Please transcribe the data that follows exactly, from its first line through the line that contains "La aceasta a".

[Material provided]

========================================

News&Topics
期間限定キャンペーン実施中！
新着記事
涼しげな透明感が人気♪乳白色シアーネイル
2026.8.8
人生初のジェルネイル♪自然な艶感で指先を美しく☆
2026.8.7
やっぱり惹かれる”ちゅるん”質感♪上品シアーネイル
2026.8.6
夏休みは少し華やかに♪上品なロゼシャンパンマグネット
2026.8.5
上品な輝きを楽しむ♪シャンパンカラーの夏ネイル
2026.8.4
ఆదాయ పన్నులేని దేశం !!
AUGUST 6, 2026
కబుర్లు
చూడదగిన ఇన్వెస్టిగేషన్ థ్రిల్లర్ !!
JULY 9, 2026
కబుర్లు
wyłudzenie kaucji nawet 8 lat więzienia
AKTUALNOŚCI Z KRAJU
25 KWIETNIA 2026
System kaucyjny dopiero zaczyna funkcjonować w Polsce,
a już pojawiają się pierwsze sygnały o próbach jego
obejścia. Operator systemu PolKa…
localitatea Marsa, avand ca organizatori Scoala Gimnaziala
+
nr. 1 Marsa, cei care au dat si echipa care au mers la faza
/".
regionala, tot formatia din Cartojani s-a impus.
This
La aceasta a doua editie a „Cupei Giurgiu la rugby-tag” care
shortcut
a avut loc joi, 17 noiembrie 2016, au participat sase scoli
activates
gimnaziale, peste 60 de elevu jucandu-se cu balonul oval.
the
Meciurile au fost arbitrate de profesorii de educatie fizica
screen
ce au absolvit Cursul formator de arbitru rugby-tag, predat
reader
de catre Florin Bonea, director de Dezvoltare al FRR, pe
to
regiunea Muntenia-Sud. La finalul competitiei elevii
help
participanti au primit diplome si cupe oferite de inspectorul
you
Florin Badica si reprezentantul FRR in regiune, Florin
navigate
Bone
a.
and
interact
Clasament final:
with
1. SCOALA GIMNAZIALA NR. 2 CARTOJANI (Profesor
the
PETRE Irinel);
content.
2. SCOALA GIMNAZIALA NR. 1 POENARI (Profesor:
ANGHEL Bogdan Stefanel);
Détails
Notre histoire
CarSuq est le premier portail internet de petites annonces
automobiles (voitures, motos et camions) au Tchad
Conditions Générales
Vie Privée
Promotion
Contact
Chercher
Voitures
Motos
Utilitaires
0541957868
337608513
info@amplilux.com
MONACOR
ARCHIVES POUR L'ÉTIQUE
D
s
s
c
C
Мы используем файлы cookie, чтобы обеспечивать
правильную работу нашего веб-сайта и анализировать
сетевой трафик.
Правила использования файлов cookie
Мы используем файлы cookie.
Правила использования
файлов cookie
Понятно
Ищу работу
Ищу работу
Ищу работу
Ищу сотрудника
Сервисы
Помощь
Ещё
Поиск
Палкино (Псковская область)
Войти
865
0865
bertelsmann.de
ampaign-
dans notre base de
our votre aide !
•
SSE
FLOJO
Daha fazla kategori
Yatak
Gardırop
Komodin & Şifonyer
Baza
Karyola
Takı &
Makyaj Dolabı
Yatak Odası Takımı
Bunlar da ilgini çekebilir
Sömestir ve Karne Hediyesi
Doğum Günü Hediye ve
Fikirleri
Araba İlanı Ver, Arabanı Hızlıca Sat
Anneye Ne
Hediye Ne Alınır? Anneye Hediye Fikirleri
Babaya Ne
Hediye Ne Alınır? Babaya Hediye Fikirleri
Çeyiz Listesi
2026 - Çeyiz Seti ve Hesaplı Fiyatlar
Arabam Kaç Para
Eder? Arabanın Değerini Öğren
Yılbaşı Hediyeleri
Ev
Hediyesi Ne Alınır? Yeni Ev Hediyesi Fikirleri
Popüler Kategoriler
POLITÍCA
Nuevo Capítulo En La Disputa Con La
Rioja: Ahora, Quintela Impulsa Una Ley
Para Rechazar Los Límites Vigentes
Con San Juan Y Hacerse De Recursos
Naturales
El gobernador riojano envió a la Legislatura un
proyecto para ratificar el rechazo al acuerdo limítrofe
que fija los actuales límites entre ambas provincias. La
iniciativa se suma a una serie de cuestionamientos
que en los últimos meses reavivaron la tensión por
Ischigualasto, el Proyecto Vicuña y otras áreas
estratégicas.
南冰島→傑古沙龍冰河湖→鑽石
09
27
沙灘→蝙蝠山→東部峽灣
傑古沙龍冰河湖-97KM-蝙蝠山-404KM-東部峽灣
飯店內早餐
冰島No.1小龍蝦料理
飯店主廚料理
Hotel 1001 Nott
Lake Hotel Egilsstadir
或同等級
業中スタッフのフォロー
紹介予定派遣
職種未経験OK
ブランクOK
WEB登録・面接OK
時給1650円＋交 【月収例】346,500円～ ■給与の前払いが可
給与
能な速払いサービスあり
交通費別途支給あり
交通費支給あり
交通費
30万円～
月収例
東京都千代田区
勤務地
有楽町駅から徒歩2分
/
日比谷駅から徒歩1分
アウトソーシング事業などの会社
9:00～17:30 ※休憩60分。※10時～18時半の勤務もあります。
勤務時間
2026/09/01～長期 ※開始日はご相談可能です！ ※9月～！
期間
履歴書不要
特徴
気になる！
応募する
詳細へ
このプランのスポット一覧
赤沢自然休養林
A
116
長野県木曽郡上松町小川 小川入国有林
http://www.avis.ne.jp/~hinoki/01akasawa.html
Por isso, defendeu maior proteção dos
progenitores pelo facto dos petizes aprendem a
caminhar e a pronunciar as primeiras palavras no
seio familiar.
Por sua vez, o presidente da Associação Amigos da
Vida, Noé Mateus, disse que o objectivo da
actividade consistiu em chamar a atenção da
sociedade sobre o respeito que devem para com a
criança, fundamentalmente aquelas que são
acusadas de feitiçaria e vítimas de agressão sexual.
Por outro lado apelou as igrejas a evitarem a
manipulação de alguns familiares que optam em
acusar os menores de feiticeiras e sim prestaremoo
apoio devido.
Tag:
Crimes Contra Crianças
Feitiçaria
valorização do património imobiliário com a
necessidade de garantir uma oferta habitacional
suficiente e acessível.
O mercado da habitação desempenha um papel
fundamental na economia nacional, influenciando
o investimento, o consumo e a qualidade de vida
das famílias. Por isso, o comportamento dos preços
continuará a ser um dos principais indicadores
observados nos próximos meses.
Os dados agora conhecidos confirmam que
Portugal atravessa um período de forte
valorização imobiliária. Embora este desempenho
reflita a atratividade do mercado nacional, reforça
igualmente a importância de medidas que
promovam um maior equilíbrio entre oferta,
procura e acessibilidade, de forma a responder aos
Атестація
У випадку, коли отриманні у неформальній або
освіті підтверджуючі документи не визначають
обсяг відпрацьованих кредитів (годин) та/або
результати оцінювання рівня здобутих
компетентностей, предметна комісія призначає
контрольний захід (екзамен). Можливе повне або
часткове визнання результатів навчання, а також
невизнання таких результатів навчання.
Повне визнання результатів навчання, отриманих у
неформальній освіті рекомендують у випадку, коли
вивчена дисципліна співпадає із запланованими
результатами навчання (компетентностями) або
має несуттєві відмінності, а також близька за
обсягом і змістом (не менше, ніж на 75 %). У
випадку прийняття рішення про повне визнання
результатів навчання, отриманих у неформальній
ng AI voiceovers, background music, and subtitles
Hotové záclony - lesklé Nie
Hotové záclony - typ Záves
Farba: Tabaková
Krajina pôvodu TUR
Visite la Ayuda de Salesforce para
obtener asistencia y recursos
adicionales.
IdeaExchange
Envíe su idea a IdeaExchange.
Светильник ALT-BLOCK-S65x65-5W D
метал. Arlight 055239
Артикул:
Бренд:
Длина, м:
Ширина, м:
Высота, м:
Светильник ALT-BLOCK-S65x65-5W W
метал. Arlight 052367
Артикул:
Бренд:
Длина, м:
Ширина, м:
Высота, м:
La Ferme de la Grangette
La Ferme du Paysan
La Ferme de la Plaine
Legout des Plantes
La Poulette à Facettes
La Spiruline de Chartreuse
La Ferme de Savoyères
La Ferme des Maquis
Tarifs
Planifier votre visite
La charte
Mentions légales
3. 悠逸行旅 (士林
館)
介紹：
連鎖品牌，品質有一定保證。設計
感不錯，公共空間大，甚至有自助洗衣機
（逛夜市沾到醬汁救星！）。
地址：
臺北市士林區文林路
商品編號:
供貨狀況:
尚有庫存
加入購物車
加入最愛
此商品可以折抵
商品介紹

========================================

[Answer section]
News&Topics
期間限定キャンペーン実施中！
新着記事
涼しげな透明感が人気♪乳白色シアーネイル
2026.8.8
人生初のジェルネイル♪自然な艶感で指先を美しく☆
2026.8.7
やっぱり惹かれる”ちゅるん”質感♪上品シアーネイル
2026.8.6
夏休みは少し華やかに♪上品なロゼシャンパンマグネット
2026.8.5
上品な輝きを楽しむ♪シャンパンカラーの夏ネイル
2026.8.4
ఆదాయ పన్నులేని దేశం !!
AUGUST 6, 2026
కబుర్లు
చూడదగిన ఇన్వెస్టిగేషన్ థ్రిల్లర్ !!
JULY 9, 2026
కబుర్లు
wyłudzenie kaucji nawet 8 lat więzienia
AKTUALNOŚCI Z KRAJU
25 KWIETNIA 2026
System kaucyjny dopiero zaczyna funkcjonować w Polsce,
a już pojawiają się pierwsze sygnały o próbach jego
obejścia. Operator systemu PolKa…
localitatea Marsa, avand ca organizatori Scoala Gimnaziala
+
nr. 1 Marsa, cei care au dat si echipa care au mers la faza
/".
regionala, tot formatia din Cartojani s-a impus.
This
La aceasta a doua editie a „Cupei Giurgiu la rugby-tag” care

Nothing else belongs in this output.